Paid parking will cost more and extend to later hours in certain areas all over Seattle, beginning next week.
The first neighborhood is the Pike and Pine area on Capitol Hill, where prices will jump from $2 an hour to $2.50 an hour.
Signs from the Seattle Department of Transportation popped up at parking meters along East Pike Street on Monday.
They were not a pleasant surprise for Jay Hines.
“It sucks that you have to pay so much to park in- where you live!” she said.
Hines works at the Wildrose bar and lives nearby. She parks on the street, she said, because her apartment’s garage is too expensive.
“It’s just terrible that they keep raising it,” she said. “They’re just going to raise it again and again and again.”

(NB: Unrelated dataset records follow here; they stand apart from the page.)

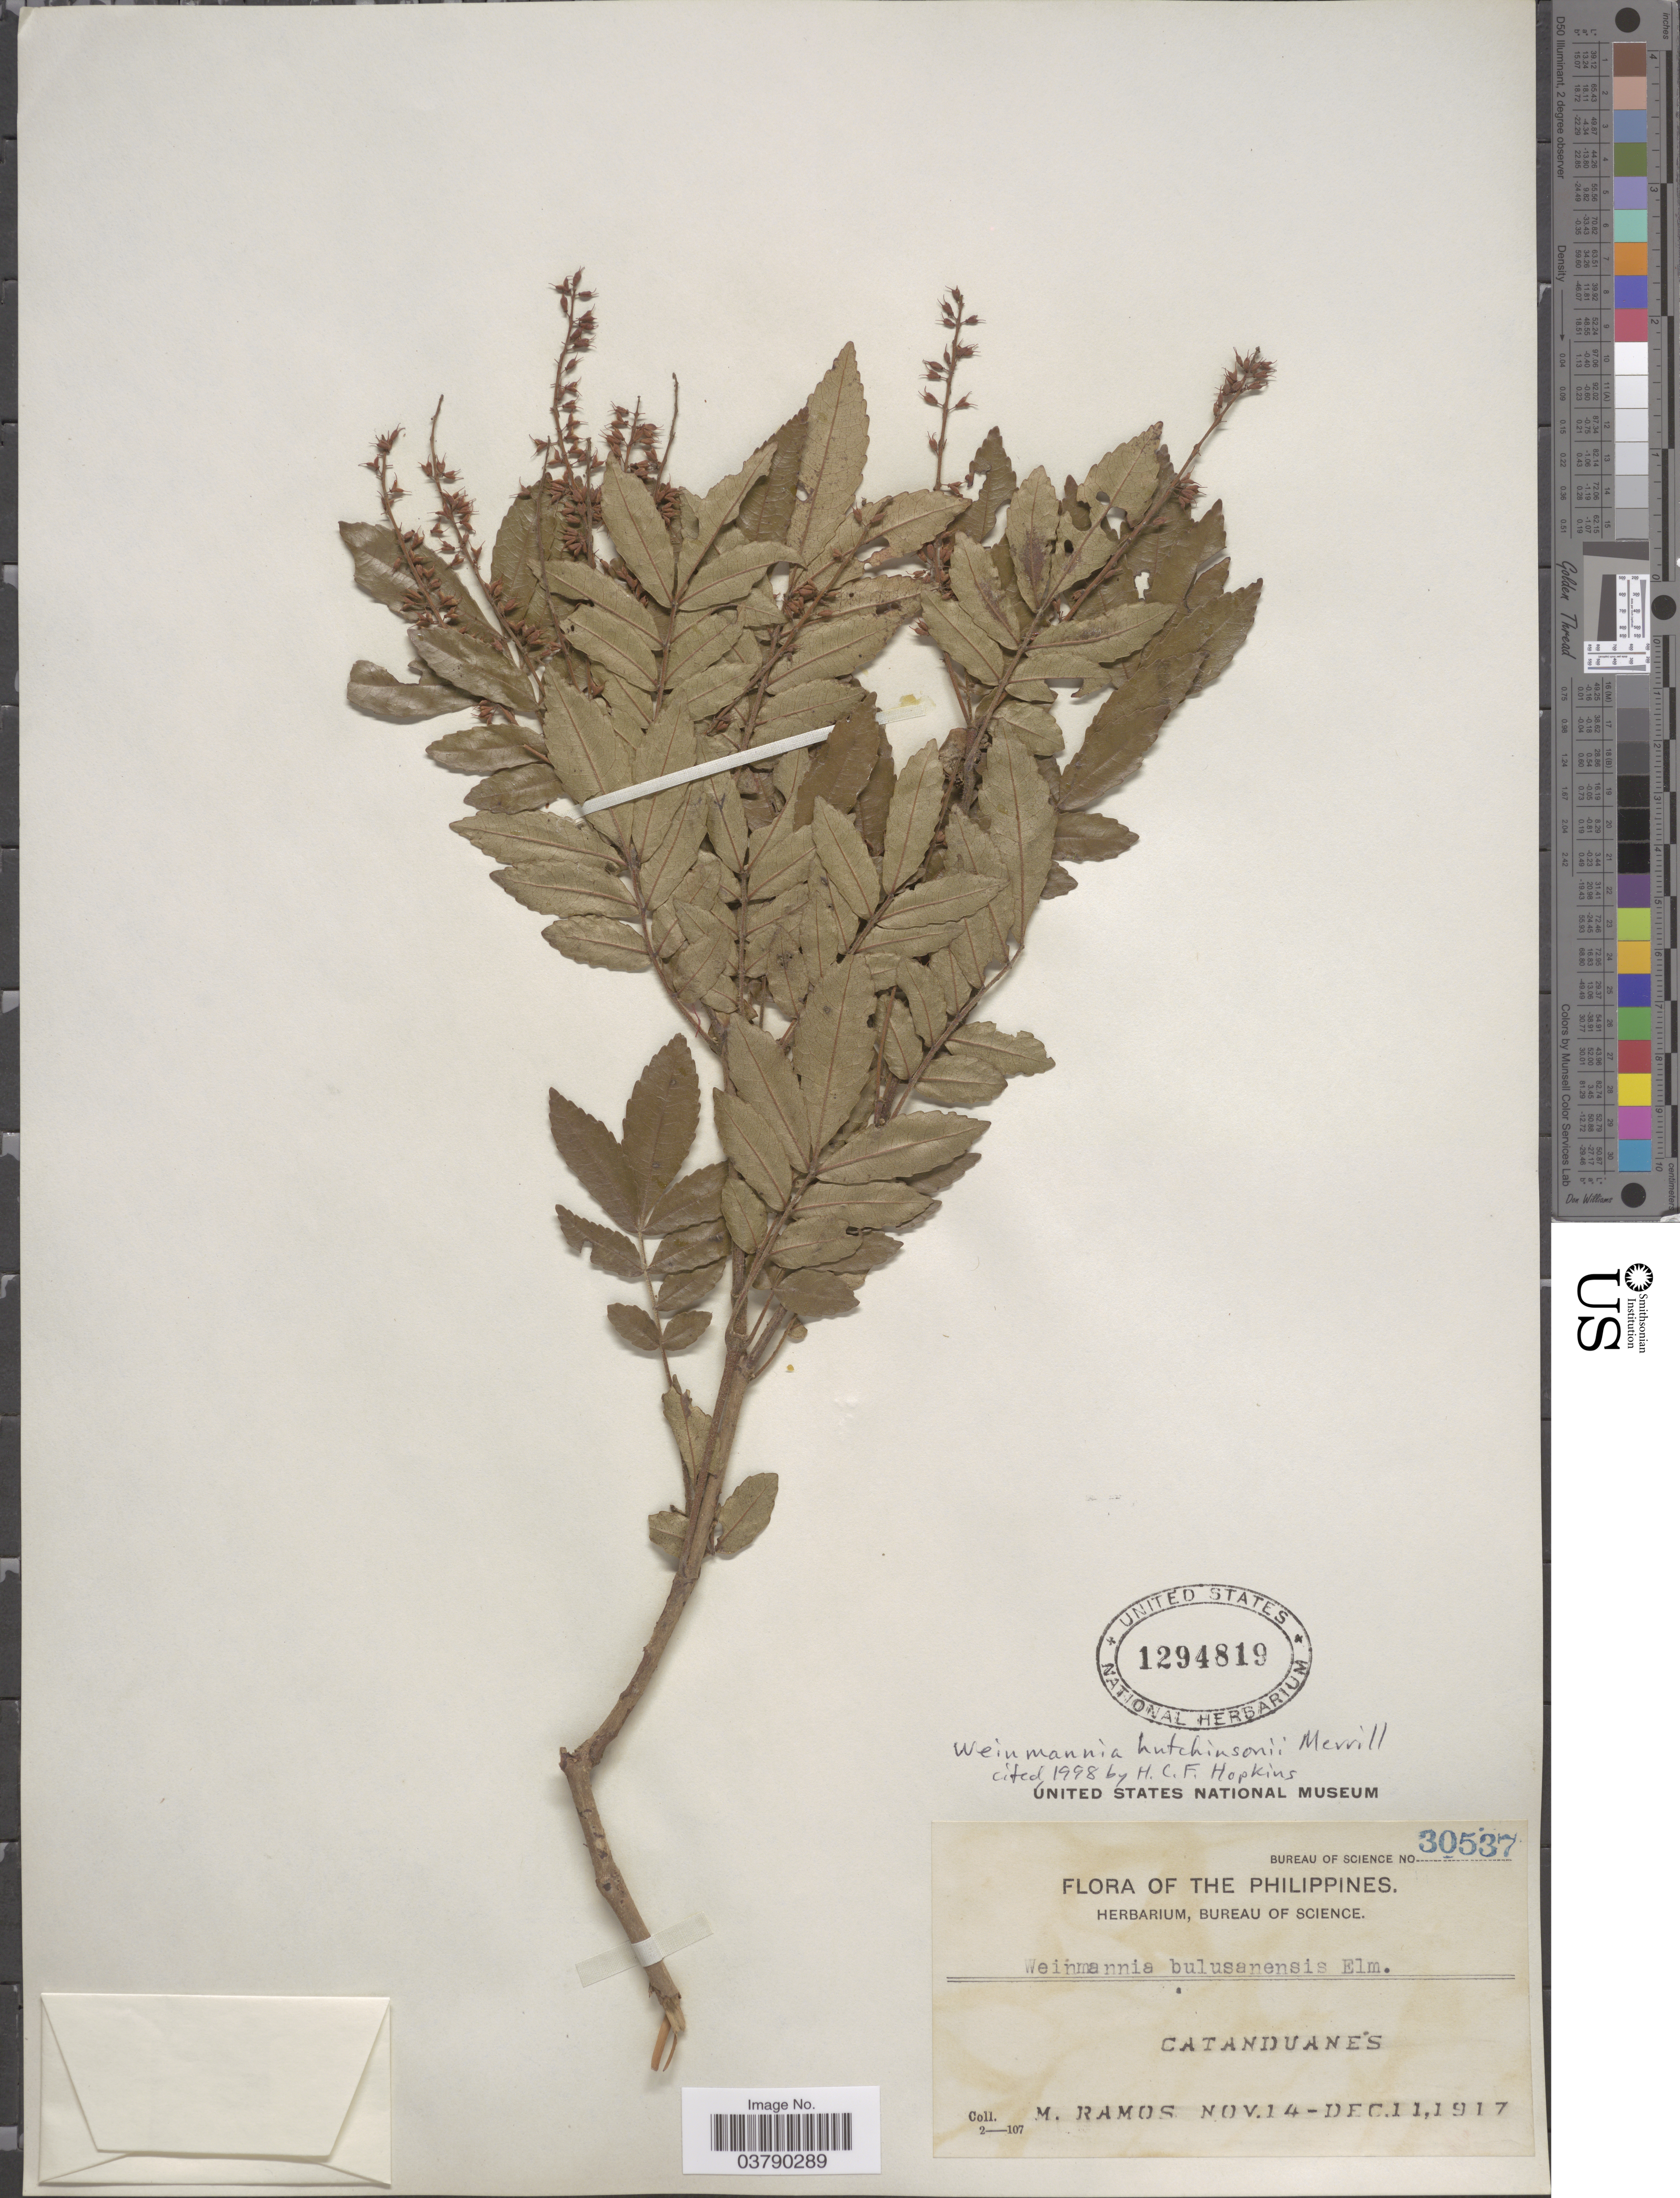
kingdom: Plantae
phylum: Tracheophyta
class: Magnoliopsida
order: Oxalidales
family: Cunoniaceae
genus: Pterophylla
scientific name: Pterophylla hutchinsonii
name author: (Merr.) Pillon & H.C. Hopkins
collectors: M. Ramos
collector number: Bureau of Science 30537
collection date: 1917-11-14/1917-12-11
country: Philippines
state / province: Bicol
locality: Catanduanes.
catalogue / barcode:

More than half a dozen other areas in Seattle will see parking prices jump before the end of the year, including blocks in the International District, South Lake Union, and the University District.
Five other areas will see paid parking extend until 8 p.m. instead of 6 p.m. like it is now: streets around 12th Avenue, Cherry Hill, Fremont, Green Lake, and Ballard along a section of Northwest Market Street and along 22nd Avenue NW.
“We need to set the parking rate based on the demand,” Mary Catherine Snyder, SDOT parking strategist, said.
Snyder said increasing rates and extending hours in some busy areas creates more spots because some people choose to park farther away or use public transportation.
“Aren’t you worried that that will hurt some of the business there?” KIRO 7 asked.
“We haven't seen a dramatic drop in activity in the business districts that have had evening paid parking,” Snyder said. “That’s the data we're using to make the decisions about our parking rates.”
But Bradley Howe, the owner of The Kangaroo and Kiwi on Market Street, doesn’t believe it.
Howe worries about his happy hour, which runs until 6:30 p.m., and hopes that customers will still come to his bar rather than another that has easier parking.
“That's rubbish,” he said. “That's rubbish. I don’t have any other word for that.”
SDOT points out that some areas will see decreases in pricing, or no change at all. The department collected $38.6 million from paid parking spaces last year.